The OGD induced an 8% decrease in the number of living cells, as well as an increase in the number of apoptotic and necrotic cells. This effect of the ischemic insult was reverted when the reoxygenation was done in neurosphere conditioned medium

(Table 6, Figure 10). The neuroprotective effect of the neurosphere conditioned medium restores the levels of living, apoptotic and necrotic cells to control ones.

Claims

1. A conditioned media from neurospheres or an extract thereof for use as a medicament for the treatment of ischemic tissue damage.

2. Conditioned media according to claim 1, wherein said ischemic tissue damage is brain ischemia.

3. Conditioned media according to claim 2, wherein said brain ischemia is stroke.

4. Conditioned media according to any one of claims 1 to 3, wherein said neurospheres are primary neurospheres.
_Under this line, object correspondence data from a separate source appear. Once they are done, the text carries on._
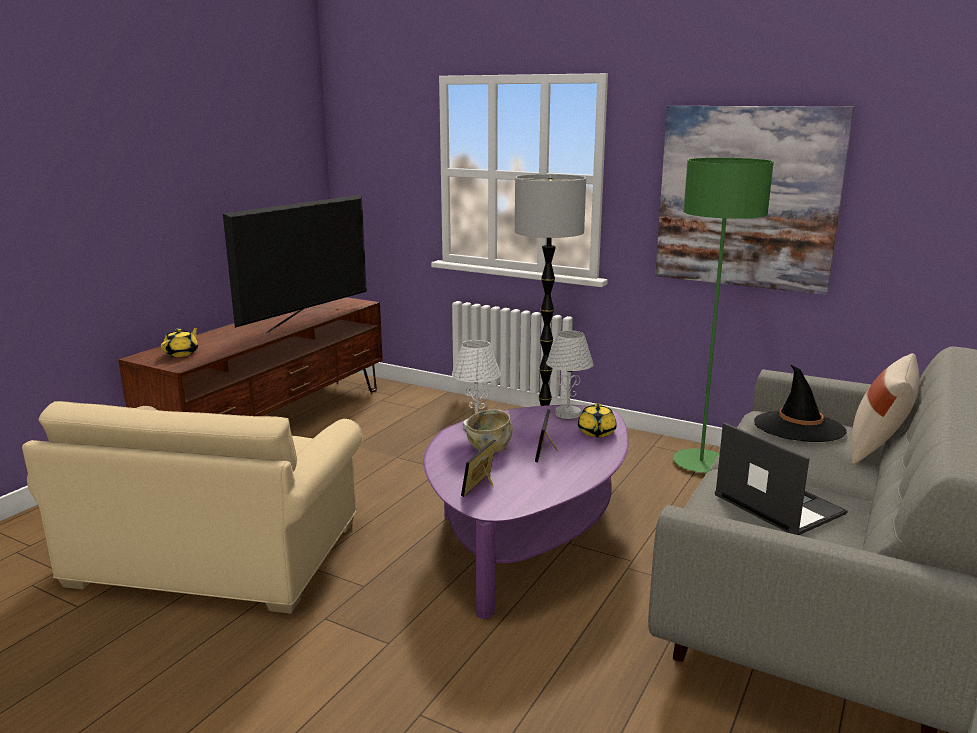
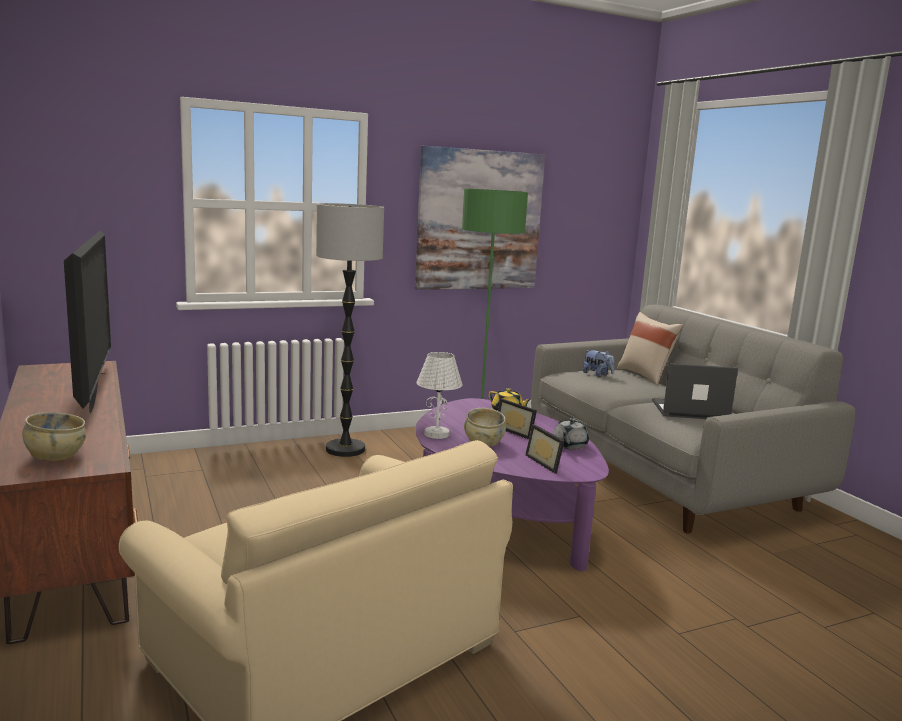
camera: 55 degrees left, 5 degrees down
(182, 353) = (55, 456): yellow teapot -> beige bowl
(555, 482) = (569, 445): none -> grey teapot
(568, 414) = (462, 408): white table lamp -> none
(799, 427) = (597, 374): black hat -> plush toy

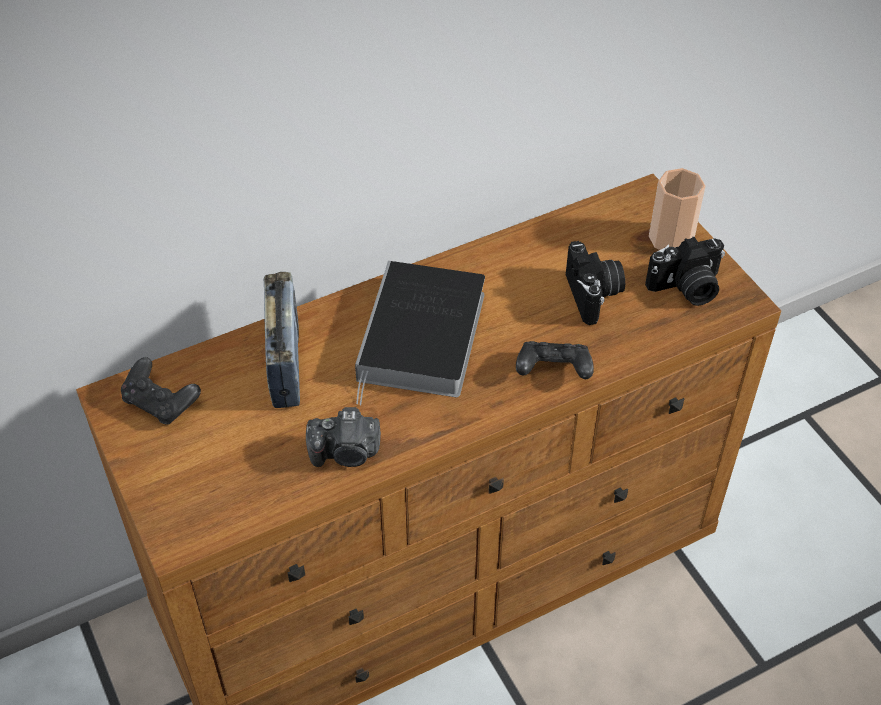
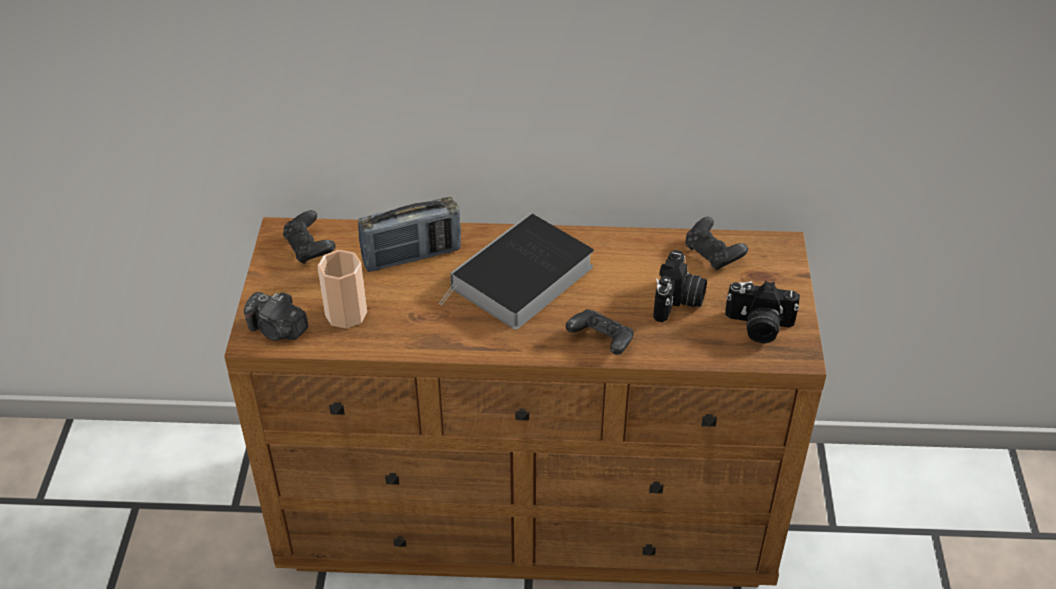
camera: 30 degrees right, 5 degrees down
(285, 363) = (412, 256): radio -> radio turned 45 degrees clockwise
(346, 453) = (406, 332): camera -> camera (278, 330)
(589, 231) = (713, 254): none -> black game controller
(671, 238) = (776, 285): cup -> cup (346, 314)

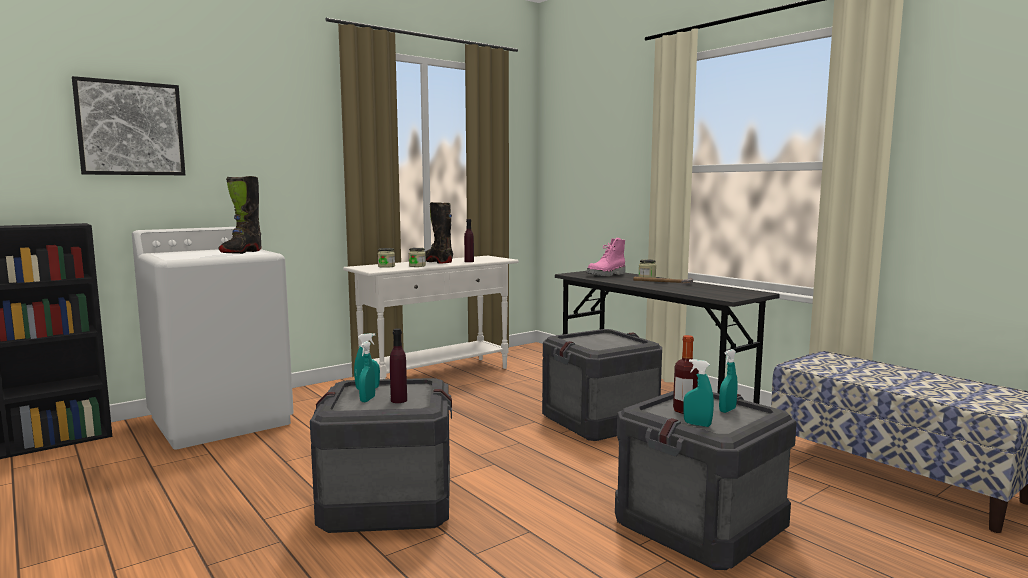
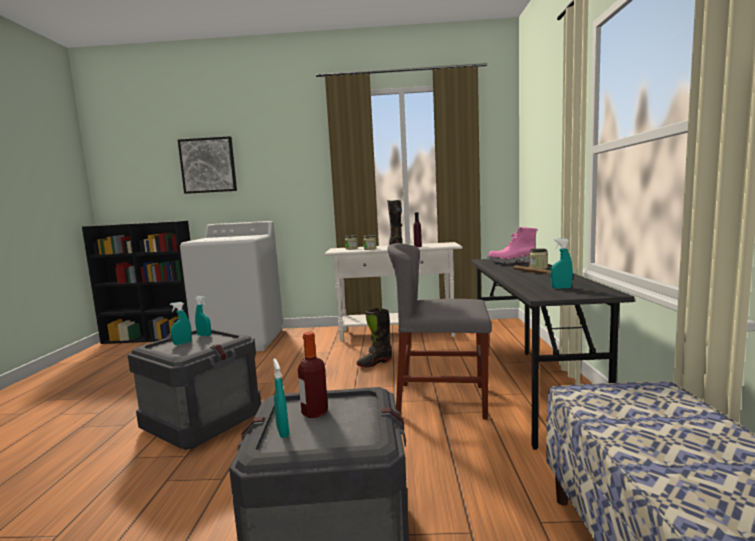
camera: 40 degrees right, 0 degrees up
(241, 252) = (240, 237): black boot -> black boot (374, 363)
(399, 400) = (192, 348): purple bottle -> none
(599, 421) = (442, 400): crate -> grey chair
(727, 410) = (349, 425): turquoise spray bottle -> turquoise spray bottle (561, 288)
5. Conditioned media according to claim 4, wherein said primary neurospheres are derived from a tissue selected from the group consisting of subventricular zone brain cortex, hippocampus, and olfactory bulb.

6. Conditioned media according to claim 5, wherein said tissue is a mammal tissue.

7. Conditioned media according to claim 6, wherein said mammal is a rodent.

8. Conditioned media according to claim 7, wherein said rodent is a mouse.

9. Conditioned media according to claim 6, wherein said mammal is a human.

10. Conditioned media according to any one of claims 1 to 9, wherein said cells present a normal karyotype.

11. Conditioned media according to any one of claims 1 to 10, wherein said conditioned media promotes cell survival.

12. Conditioned media according to claim 11, wherein said cell is selected from the group consisting of a neuron and an astrocyte.